In the exemplary case, the suction tube 21 has an outer diameter of 76 mm and a tube wall thickness of 3 mm. The pressure gas pipe 22 has an outside diameter of 15 mm and the wall of the pipe 10 has a thickness of 1 mm. In the example of Figure 2, the suction tube 21 is welded to one of three straight sections and two bends such that the straight sections have lengths of 300, 750, and 250 mm and are connected by 100 ° and 112 ° bends. The pressurized gas pipe 22 is guided to the inside of the suction pipe 21 through a hole drilled in the wall of the middle straight part, to which hole the pressurized gas pipe 22 is fixed, for example, by welding. The passage of the pressurized gas pipe 22 into the suction pipe 21 is sealed so that a suitable vacuum is formed in the suction pipe 21, especially during the initiation of suction. The outlet end 36 of the vacuum cleaner is formed by a 250 mm long straight tube, which is attached through a 112 ° bend to a 750 mm long straight section.

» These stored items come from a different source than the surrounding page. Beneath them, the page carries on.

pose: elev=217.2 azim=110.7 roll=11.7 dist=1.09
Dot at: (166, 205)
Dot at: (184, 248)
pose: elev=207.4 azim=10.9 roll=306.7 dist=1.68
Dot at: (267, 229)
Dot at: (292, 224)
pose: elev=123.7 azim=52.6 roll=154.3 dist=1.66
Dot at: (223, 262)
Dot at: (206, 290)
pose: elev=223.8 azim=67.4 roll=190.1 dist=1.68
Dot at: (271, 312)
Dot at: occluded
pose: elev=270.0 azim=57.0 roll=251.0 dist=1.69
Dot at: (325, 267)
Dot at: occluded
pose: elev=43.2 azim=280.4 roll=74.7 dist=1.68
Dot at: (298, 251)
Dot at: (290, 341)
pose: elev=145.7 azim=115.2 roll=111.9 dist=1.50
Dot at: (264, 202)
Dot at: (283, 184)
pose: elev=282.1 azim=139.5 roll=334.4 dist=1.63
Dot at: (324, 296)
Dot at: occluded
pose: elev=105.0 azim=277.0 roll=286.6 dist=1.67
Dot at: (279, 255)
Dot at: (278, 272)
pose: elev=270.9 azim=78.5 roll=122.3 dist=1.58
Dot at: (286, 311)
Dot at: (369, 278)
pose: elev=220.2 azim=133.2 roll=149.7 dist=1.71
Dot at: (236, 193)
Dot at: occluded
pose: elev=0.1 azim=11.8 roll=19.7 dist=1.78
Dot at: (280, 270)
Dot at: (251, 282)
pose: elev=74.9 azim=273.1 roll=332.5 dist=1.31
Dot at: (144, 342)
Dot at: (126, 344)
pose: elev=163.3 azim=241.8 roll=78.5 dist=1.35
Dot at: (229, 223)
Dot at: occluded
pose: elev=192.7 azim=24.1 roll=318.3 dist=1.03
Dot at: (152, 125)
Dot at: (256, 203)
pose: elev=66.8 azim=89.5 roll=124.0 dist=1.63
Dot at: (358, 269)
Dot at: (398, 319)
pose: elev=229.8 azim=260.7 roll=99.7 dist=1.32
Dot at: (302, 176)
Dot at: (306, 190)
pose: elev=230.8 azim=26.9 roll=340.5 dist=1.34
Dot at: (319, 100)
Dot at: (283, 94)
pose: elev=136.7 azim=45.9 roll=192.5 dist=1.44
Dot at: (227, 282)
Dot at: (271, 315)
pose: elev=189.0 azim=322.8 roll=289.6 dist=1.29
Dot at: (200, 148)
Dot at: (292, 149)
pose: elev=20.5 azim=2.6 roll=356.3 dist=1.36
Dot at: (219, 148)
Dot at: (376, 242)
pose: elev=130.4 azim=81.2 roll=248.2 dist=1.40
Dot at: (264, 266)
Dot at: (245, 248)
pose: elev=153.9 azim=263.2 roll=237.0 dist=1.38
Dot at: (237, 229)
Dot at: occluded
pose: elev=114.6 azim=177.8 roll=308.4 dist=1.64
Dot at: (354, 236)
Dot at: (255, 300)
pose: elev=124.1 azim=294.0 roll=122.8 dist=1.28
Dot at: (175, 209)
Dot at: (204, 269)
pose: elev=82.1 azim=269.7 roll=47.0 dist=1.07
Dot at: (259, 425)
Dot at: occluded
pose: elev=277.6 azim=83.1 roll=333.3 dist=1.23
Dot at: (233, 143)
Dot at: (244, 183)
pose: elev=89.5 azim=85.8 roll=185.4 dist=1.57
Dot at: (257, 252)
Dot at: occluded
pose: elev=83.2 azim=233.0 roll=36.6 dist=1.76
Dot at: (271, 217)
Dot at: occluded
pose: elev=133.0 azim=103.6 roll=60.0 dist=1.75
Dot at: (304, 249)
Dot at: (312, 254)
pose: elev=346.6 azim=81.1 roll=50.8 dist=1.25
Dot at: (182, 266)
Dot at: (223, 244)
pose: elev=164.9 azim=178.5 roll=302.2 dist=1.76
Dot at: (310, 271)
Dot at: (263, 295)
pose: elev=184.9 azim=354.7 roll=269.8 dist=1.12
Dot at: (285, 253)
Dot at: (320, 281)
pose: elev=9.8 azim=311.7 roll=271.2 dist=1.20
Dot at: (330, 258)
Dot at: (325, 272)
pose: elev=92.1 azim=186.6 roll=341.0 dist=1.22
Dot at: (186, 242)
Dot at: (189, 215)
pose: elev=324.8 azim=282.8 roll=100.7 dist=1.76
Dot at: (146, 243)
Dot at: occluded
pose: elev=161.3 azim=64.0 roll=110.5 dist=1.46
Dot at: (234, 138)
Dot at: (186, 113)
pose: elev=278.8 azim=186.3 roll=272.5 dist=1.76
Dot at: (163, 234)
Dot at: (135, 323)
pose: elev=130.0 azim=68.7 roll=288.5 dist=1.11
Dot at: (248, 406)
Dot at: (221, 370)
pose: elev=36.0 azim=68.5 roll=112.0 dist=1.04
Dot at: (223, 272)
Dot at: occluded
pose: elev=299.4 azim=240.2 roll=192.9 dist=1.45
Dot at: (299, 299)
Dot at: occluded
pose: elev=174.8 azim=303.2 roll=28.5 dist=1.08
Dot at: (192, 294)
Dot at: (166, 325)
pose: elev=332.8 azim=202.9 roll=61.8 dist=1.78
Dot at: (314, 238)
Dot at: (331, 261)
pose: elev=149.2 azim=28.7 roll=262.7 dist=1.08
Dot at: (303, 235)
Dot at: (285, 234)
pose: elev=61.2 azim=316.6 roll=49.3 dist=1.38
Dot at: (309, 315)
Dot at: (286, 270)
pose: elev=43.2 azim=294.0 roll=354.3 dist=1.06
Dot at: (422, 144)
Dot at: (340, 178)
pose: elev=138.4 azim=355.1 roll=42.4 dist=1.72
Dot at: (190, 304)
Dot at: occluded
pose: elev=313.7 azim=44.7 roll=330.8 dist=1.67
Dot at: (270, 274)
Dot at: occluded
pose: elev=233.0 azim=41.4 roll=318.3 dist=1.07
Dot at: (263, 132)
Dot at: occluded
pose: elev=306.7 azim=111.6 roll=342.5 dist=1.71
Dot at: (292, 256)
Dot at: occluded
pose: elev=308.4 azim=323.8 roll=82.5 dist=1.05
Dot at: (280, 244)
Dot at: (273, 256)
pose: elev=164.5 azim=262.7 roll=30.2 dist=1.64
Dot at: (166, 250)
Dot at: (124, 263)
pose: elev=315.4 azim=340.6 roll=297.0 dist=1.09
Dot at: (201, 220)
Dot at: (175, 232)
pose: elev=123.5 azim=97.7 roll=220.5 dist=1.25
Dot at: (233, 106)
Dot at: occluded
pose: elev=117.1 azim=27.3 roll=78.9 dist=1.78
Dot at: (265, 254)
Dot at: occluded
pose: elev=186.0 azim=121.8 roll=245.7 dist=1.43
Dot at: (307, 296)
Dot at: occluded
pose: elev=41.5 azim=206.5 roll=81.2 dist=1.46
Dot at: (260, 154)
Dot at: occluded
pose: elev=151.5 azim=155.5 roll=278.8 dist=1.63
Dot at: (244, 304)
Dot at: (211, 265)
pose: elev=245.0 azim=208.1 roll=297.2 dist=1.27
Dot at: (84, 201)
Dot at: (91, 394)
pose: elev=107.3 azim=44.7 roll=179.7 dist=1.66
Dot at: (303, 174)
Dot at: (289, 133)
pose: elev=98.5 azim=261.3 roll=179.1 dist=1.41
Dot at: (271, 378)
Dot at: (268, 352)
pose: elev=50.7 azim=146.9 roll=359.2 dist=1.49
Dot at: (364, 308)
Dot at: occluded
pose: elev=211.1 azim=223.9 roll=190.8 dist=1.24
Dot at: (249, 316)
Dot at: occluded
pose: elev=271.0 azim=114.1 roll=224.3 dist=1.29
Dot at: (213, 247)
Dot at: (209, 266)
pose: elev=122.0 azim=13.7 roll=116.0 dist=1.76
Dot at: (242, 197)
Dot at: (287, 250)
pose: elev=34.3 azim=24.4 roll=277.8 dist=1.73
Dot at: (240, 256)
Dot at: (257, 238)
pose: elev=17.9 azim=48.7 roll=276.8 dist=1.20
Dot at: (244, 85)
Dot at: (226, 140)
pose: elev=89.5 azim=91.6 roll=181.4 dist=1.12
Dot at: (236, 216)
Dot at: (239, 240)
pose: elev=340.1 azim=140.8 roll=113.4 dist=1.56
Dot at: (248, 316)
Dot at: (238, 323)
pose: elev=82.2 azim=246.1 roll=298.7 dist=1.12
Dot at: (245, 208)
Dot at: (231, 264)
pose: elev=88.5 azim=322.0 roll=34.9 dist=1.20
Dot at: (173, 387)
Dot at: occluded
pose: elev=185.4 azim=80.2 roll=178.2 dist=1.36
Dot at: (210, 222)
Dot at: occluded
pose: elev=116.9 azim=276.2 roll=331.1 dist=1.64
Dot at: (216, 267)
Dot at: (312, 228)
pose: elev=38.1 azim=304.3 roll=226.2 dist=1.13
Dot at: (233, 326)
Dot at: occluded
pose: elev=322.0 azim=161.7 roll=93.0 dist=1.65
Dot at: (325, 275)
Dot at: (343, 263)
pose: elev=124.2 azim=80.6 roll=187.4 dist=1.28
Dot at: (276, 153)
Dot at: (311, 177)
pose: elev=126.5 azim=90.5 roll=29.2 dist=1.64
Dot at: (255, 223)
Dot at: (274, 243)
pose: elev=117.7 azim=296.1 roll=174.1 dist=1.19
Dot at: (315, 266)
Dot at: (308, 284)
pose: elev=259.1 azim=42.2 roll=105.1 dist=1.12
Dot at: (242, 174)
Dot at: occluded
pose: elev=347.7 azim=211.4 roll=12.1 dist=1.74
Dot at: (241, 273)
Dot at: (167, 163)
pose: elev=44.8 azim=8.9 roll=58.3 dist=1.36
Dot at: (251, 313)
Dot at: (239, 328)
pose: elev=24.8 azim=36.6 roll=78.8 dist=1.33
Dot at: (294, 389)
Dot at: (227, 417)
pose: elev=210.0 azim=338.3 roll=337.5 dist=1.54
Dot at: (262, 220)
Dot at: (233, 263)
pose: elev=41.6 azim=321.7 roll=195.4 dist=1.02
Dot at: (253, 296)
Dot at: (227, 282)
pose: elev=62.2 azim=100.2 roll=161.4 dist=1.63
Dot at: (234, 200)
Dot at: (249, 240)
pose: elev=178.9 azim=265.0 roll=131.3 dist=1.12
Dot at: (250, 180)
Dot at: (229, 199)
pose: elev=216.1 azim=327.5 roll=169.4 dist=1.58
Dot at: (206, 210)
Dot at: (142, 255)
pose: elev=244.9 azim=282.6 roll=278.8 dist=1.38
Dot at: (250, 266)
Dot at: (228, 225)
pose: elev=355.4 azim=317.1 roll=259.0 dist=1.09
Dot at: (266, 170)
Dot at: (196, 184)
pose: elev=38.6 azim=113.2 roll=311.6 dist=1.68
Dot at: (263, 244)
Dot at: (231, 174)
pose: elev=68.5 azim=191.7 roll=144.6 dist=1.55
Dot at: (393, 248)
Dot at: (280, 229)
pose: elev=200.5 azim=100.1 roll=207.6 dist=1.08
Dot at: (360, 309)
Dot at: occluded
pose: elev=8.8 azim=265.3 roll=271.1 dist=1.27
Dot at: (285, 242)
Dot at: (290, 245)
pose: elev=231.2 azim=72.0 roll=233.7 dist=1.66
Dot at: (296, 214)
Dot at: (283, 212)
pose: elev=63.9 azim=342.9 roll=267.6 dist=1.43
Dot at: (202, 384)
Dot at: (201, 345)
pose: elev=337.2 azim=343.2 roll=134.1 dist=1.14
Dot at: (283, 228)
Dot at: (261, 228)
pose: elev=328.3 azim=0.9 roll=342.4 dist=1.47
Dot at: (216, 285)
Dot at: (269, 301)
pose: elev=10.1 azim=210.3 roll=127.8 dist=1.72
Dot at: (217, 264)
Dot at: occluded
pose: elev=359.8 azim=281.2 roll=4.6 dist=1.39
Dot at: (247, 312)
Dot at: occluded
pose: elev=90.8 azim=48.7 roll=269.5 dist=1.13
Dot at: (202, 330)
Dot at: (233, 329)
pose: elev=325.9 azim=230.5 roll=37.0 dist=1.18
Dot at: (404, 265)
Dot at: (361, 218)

The compressed gas pipe 22 is secured inside the suction pipe so that the compressed gas pipe 22 20 follows the shape of the suction pipe. Preferably, the pressurized gas conduit 22 is attached inside the suction conduit 21 to a direct 750 mm long portion of the suction conduit and directly to the conduit forming the outlet end 36 in the direction of the center lines of these conduits. The pressurized gas is thus discharged into the outlet direction of the suction 20, creating a suction which transfers molten or water from the furnace. In some embodiments, the pressurized gas disintegrates the melt flow into droplets, so that separate disintegration by steam jets is not required o r-o o In Fig. 2, the pressurized gas tube 22 follows the shape of the suction tube 21 to the suction tube 21.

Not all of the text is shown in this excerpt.